> DIRECTIONS
Report every line of the data that includes "depth".

----- RECORD SET -----

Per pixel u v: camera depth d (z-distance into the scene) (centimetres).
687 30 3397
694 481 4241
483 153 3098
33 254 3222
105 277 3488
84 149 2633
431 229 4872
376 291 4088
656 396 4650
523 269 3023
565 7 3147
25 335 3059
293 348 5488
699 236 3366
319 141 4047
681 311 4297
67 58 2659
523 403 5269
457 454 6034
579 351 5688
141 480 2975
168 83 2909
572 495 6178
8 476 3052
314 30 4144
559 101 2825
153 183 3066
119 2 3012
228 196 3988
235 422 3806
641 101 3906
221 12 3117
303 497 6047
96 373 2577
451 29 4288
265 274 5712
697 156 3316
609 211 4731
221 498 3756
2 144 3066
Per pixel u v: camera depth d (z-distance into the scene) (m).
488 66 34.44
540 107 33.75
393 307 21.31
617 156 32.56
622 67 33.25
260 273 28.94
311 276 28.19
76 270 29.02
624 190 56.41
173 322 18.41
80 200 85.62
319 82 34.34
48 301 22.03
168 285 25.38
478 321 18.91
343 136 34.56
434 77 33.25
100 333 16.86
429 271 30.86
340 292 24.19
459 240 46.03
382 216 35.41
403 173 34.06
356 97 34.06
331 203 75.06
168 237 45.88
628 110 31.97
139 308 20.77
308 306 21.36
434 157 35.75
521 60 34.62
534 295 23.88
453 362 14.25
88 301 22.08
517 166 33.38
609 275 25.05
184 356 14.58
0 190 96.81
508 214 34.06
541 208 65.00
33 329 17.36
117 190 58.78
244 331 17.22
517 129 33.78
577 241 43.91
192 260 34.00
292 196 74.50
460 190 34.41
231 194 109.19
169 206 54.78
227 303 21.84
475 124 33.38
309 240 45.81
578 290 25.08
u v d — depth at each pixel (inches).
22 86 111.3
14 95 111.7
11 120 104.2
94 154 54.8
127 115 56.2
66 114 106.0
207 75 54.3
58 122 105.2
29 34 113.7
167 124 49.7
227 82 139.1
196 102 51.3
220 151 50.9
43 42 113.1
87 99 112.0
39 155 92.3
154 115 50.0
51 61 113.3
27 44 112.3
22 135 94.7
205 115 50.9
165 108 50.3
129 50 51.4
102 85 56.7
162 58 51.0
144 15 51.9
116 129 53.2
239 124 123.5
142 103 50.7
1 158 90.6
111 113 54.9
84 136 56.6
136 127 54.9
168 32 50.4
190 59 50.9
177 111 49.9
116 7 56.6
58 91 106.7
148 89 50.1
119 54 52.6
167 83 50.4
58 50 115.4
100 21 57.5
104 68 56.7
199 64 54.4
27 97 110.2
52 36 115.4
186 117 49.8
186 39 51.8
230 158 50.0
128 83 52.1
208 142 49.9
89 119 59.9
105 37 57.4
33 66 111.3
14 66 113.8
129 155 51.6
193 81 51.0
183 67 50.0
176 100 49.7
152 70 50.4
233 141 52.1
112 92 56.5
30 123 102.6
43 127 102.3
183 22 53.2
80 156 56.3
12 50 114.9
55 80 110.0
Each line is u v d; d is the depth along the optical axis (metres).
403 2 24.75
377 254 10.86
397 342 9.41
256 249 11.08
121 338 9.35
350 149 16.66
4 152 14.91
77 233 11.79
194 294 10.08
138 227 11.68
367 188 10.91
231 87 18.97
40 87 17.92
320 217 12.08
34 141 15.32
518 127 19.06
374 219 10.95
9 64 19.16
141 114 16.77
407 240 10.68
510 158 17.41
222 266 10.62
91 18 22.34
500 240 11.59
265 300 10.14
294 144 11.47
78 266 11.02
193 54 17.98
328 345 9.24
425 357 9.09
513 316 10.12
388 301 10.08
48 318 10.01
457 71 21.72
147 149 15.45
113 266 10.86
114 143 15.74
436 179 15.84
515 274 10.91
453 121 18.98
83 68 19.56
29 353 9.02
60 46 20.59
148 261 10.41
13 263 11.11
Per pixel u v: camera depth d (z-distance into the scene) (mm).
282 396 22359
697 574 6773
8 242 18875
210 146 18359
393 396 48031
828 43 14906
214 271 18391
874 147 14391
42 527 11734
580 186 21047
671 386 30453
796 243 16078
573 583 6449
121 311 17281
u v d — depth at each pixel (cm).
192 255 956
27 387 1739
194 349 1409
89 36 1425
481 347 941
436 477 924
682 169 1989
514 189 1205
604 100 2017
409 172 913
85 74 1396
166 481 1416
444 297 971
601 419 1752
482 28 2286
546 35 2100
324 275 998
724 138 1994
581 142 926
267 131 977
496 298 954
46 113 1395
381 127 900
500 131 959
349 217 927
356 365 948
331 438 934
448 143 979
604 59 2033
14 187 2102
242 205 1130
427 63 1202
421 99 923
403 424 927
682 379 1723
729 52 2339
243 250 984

-----

> RESPONSE BOX
Per pixel u v: camera depth d (z-distance into the scene) (centimetres).
Per pixel u v: camera depth d (z-distance into the scene) (m).
u v d — depth at each pixel (inches).
Each line is u v d; d is the depth along the optical axis (metres).
Per pixel u v: camera depth d (z-distance into the scene) (mm).
u v d — depth at each pixel (cm).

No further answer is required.